The realtime push functionality is the start of an exciting new database access model -- instead of polling the database for changes, the developer can tell RethinkDB to continuously push updated query results to applications in realtime. We dramatically expanded the changes command to support the following queries:

  • r.table(TABLE).get(ID).changes()
  • r.table(TABLE).between(LEFT_ID, RIGHT_ID).changes()
  • r.table(TABLE).filter(CONDITION).changes()
  • r.table(TABLE).map(TRANSFORMATION).changes()
  • r.table(TABLE).orderBy(CONDITION).limit(NUMBER).changes()
  • r.table(TABLE).min(INDEX).changes()
  • r.table(TABLE).max(INDEX).changes()

If you're upgrading from previous versions, you may need to recreate your indexes.

Note: In RethinkDB 1.16 the rethinkdb admin command has been removed and replaced with the new ReQL management API.

Programmatic cluster management

In previous versions of RethinkDB, some cluster management operations were available through the web interface and others were accessible through a specialized command line tool. RethinkDB 1.16 unifies all of the cluster management capabilities supported by the database and exposes them via a simple ReQL API.

We worked with users running large RethinkDB deployments to design the new cluster management API, and settled on three major design goals:

  • All cluster management and monitoring functionality should be accessible programmatically
  • Performing common operations should be simple and intuitive
  • Detailed control and visibility should be available, and should be as simple as possible

As of this release, you can now perform cluster management tasks with ReQL queries in a REPL or with scripts written in any programming language that has a RethinkDB driver.

- **Work to be completed**
Reproduce the RethinkDB 1.16 passage word for word from "The realtime push" to "CONDITION).changes()".

- **Data records**
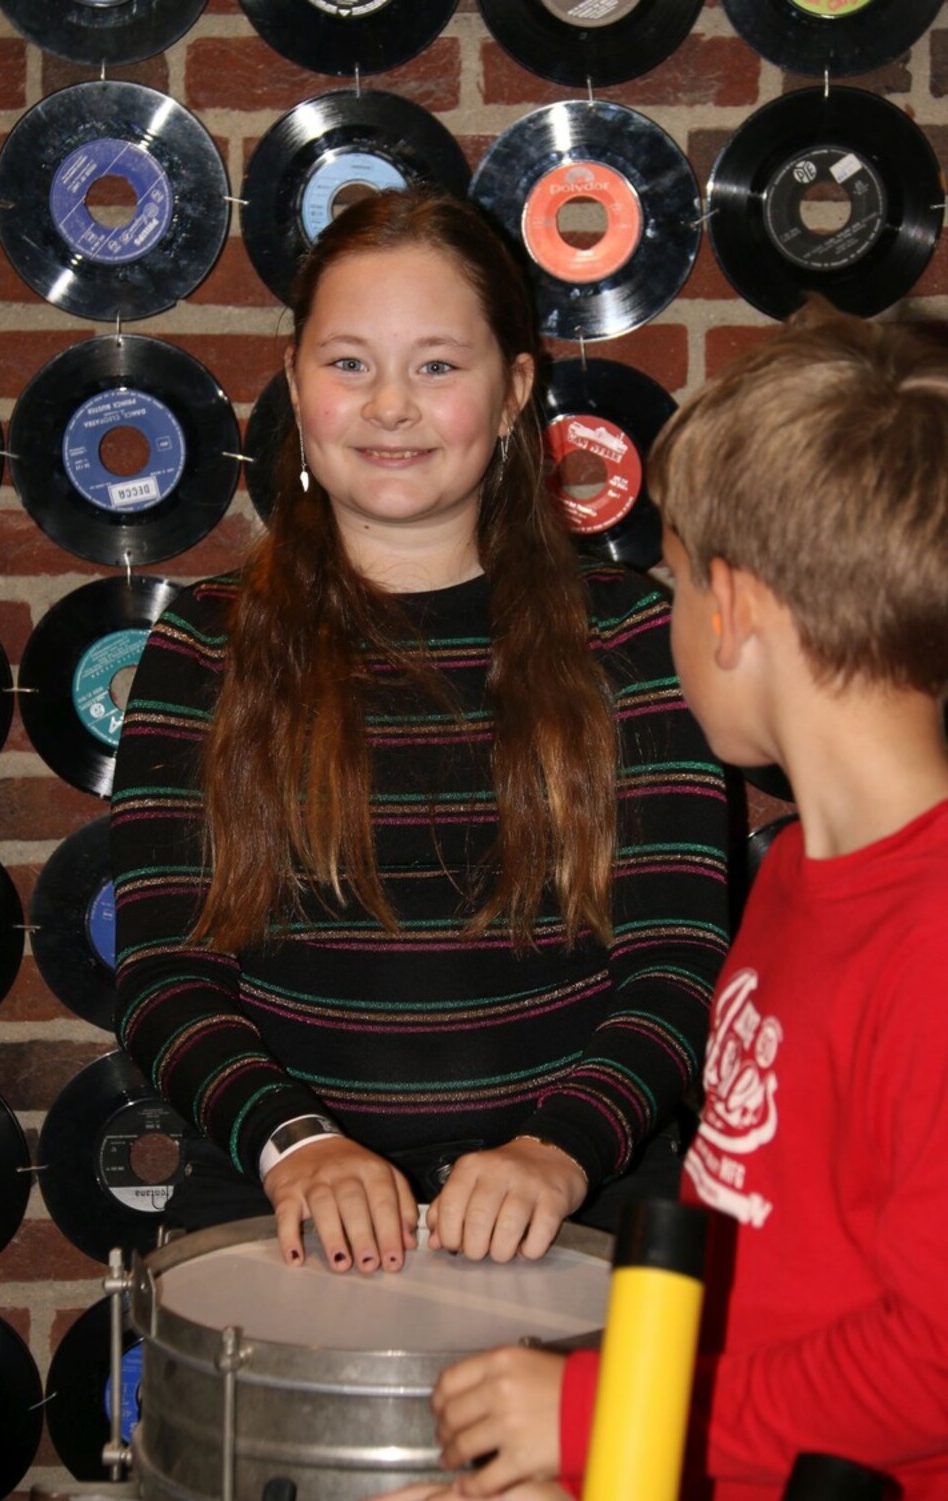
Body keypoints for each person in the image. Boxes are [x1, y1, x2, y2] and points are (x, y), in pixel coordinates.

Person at [379, 301, 948, 1500]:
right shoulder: (795, 878)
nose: (669, 615)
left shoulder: (930, 940)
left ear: (730, 610)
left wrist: (598, 1413)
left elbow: (932, 1362)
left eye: (676, 582)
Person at [110, 188, 730, 1281]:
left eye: (437, 365)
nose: (390, 405)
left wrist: (558, 1150)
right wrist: (297, 1142)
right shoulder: (205, 645)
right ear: (294, 380)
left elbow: (677, 963)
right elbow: (165, 975)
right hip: (280, 1207)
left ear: (514, 391)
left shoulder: (633, 638)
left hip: (578, 1204)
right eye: (349, 363)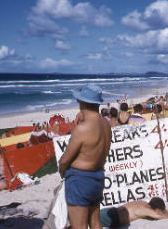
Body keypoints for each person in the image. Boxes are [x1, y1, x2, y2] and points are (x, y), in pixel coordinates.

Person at [49, 84, 112, 229]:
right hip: (98, 176)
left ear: (82, 102)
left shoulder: (82, 128)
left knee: (80, 226)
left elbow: (65, 160)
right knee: (95, 221)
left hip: (80, 179)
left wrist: (62, 171)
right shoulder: (106, 124)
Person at [100, 197, 168, 228]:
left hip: (109, 211)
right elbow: (165, 216)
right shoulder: (145, 210)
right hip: (111, 218)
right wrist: (164, 212)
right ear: (157, 210)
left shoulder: (142, 202)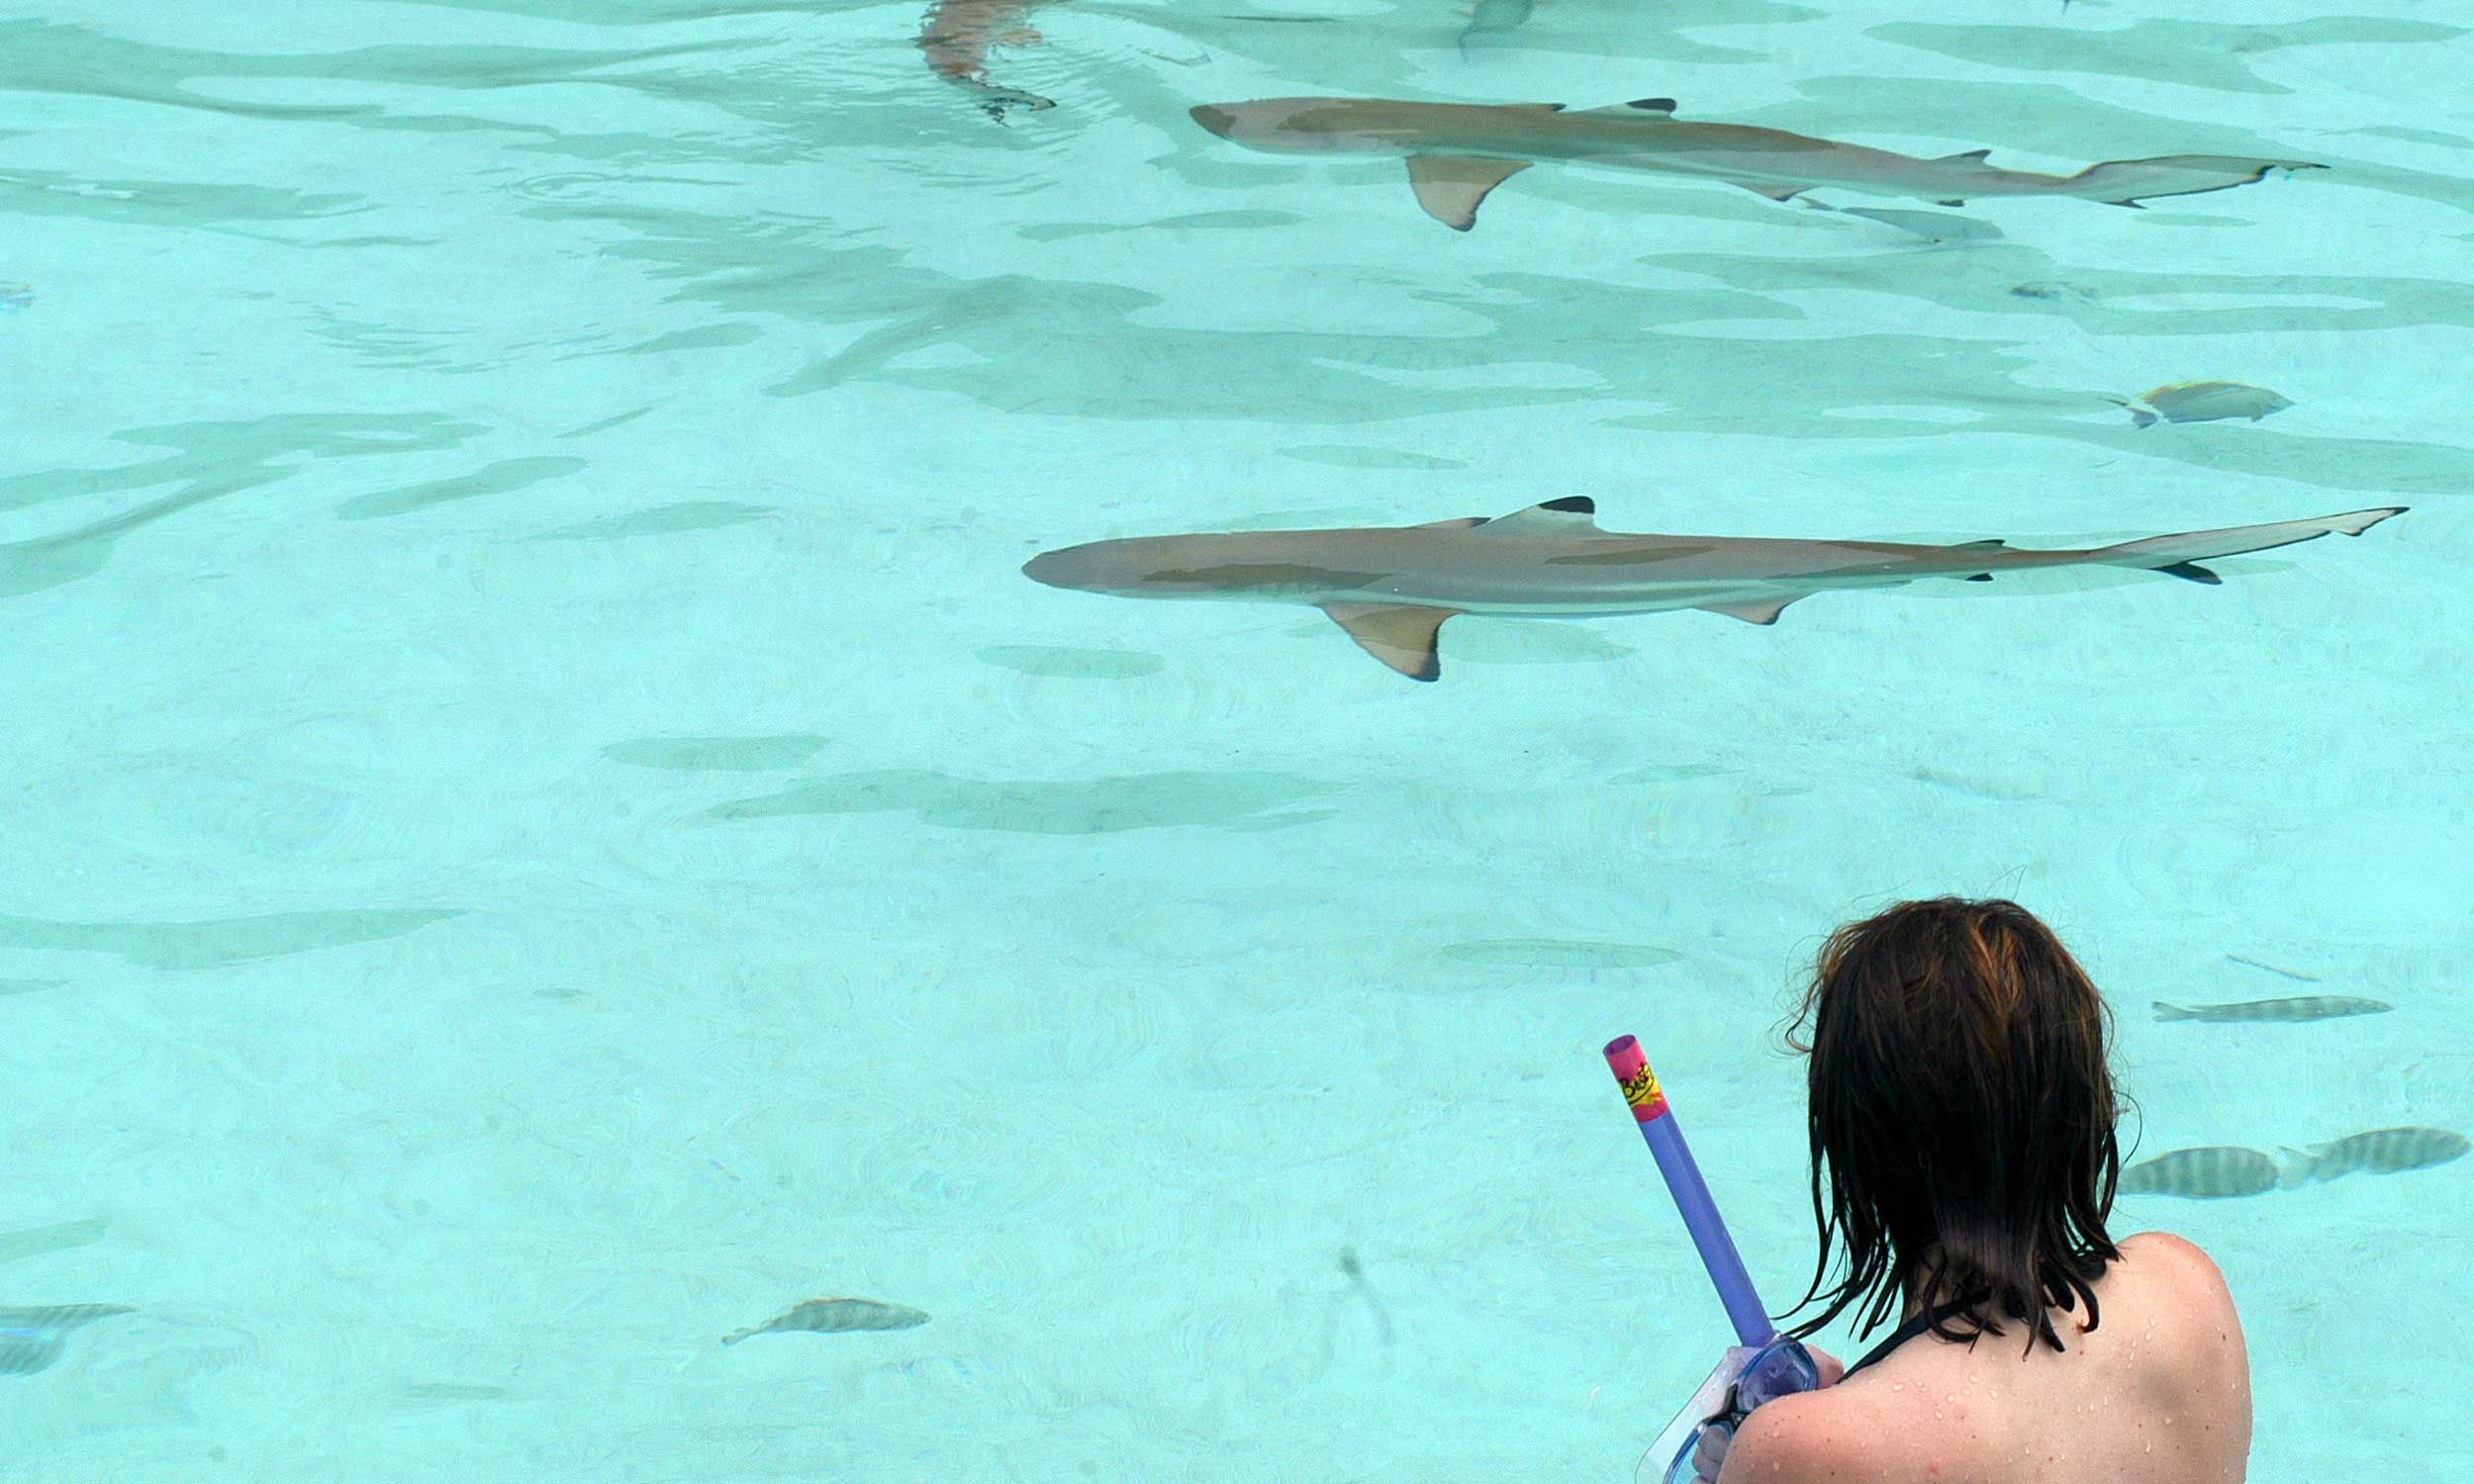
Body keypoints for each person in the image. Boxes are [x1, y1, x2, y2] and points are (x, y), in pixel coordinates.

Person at [1719, 898, 2251, 1483]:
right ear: (2082, 1110)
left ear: (1859, 1151)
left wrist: (1764, 1456)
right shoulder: (2187, 1292)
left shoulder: (1808, 1450)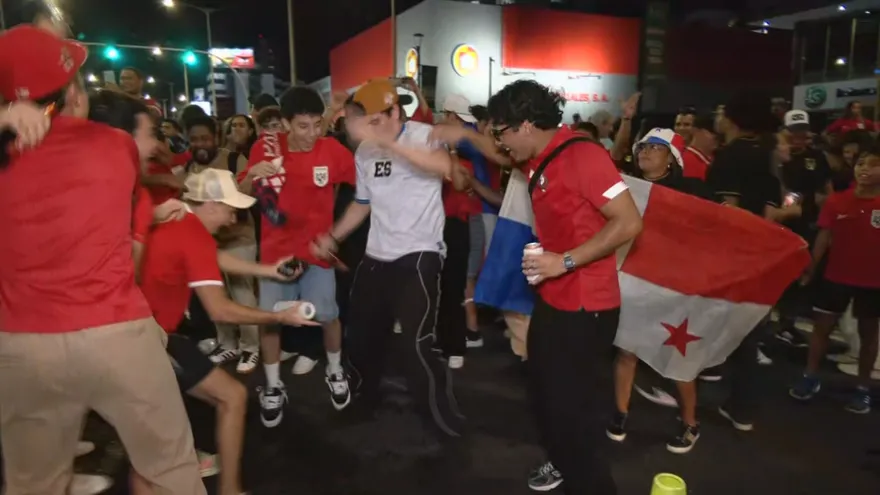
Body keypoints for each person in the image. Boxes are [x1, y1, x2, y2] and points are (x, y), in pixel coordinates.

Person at [0, 25, 204, 494]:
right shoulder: (113, 147)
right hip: (116, 334)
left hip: (23, 345)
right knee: (171, 469)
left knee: (33, 485)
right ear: (73, 92)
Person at [487, 80, 643, 494]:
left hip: (587, 306)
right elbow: (492, 153)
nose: (500, 146)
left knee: (573, 414)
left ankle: (591, 483)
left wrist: (565, 260)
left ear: (523, 125)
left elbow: (629, 222)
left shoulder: (582, 156)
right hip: (554, 301)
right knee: (544, 397)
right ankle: (563, 463)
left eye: (501, 134)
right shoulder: (538, 158)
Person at [134, 168, 317, 495]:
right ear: (210, 204)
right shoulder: (194, 234)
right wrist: (279, 317)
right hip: (146, 340)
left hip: (146, 332)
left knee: (215, 404)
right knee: (161, 449)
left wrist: (267, 270)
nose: (233, 219)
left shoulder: (177, 217)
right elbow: (220, 309)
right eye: (230, 209)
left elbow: (211, 257)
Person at [312, 78, 465, 438]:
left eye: (375, 120)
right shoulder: (365, 151)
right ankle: (365, 400)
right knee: (362, 337)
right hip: (377, 256)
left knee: (416, 344)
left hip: (419, 254)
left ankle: (442, 419)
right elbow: (362, 205)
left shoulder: (425, 134)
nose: (368, 129)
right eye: (364, 122)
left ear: (395, 111)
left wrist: (388, 142)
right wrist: (332, 237)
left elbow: (443, 168)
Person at [241, 86, 354, 425]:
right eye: (303, 126)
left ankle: (334, 370)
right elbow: (242, 191)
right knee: (272, 321)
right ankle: (273, 385)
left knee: (328, 315)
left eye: (317, 124)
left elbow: (362, 190)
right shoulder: (266, 147)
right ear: (286, 124)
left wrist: (335, 235)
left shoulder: (331, 150)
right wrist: (252, 179)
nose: (312, 133)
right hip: (277, 257)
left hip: (318, 254)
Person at [609, 128, 711, 456]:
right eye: (643, 147)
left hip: (675, 285)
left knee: (678, 355)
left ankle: (690, 422)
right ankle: (621, 413)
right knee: (627, 350)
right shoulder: (626, 188)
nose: (646, 152)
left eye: (656, 147)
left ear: (673, 158)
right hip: (635, 281)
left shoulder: (692, 192)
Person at [790, 147, 880, 413]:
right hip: (835, 276)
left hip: (874, 282)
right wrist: (810, 268)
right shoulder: (836, 201)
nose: (864, 169)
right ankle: (810, 376)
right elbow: (823, 238)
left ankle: (863, 389)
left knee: (869, 335)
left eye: (873, 165)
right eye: (861, 163)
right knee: (822, 328)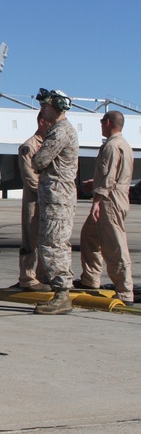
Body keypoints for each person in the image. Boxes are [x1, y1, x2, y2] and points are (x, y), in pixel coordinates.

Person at [30, 88, 80, 315]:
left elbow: (39, 160)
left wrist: (35, 157)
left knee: (53, 245)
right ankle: (61, 293)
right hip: (57, 196)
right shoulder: (61, 130)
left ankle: (62, 295)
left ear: (55, 107)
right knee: (55, 243)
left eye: (45, 107)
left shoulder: (59, 132)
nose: (42, 110)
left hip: (57, 196)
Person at [76, 111, 134, 303]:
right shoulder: (124, 144)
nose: (101, 125)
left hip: (109, 200)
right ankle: (90, 279)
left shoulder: (111, 146)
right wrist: (95, 183)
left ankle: (125, 290)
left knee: (113, 245)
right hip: (115, 194)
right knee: (89, 236)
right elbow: (115, 175)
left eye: (102, 122)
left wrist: (97, 202)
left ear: (108, 123)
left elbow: (108, 177)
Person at [15, 112, 52, 292]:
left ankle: (43, 276)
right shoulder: (29, 147)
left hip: (48, 200)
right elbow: (30, 178)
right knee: (31, 239)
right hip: (34, 200)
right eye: (51, 122)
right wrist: (50, 192)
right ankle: (28, 278)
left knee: (46, 239)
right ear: (42, 122)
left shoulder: (50, 145)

- **Written response**
The realtime push functionality is the start of an exciting new database access model -- instead of polling the database for changes, the developer can tell RethinkDB to continuously push updated query results to applications in realtime. We dramatically expanded the changes command to support the following queries:

  • r.table(TABLE).get(ID).changes()
  • r.table(TABLE).between(LEFT_ID, RIGHT_ID).changes()
  • r.table(TABLE).filter(CONDITION).changes()